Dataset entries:
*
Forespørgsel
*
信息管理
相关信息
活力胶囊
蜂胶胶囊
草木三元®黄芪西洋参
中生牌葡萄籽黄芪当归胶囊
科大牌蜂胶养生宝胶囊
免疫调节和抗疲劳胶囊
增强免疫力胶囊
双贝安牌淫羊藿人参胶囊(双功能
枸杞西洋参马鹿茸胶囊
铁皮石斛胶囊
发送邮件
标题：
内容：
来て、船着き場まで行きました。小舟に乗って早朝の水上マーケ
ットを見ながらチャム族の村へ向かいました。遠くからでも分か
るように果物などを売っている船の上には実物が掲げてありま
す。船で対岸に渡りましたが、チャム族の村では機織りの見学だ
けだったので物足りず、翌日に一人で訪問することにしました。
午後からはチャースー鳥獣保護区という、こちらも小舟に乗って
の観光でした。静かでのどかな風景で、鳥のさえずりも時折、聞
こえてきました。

(WHAT YOU HAVE TO DO): Please transcribe all of the data above exactly.

(WRITTEN ANSWER):
*
Forespørgsel
*
信息管理
相关信息
活力胶囊
蜂胶胶囊
草木三元®黄芪西洋参
中生牌葡萄籽黄芪当归胶囊
科大牌蜂胶养生宝胶囊
免疫调节和抗疲劳胶囊
增强免疫力胶囊
双贝安牌淫羊藿人参胶囊(双功能
枸杞西洋参马鹿茸胶囊
铁皮石斛胶囊
发送邮件
标题：
内容：
来て、船着き場まで行きました。小舟に乗って早朝の水上マーケ
ットを見ながらチャム族の村へ向かいました。遠くからでも分か
るように果物などを売っている船の上には実物が掲げてありま
す。船で対岸に渡りましたが、チャム族の村では機織りの見学だ
けだったので物足りず、翌日に一人で訪問することにしました。
午後からはチャースー鳥獣保護区という、こちらも小舟に乗って
の観光でした。静かでのどかな風景で、鳥のさえずりも時折、聞
こえてきました。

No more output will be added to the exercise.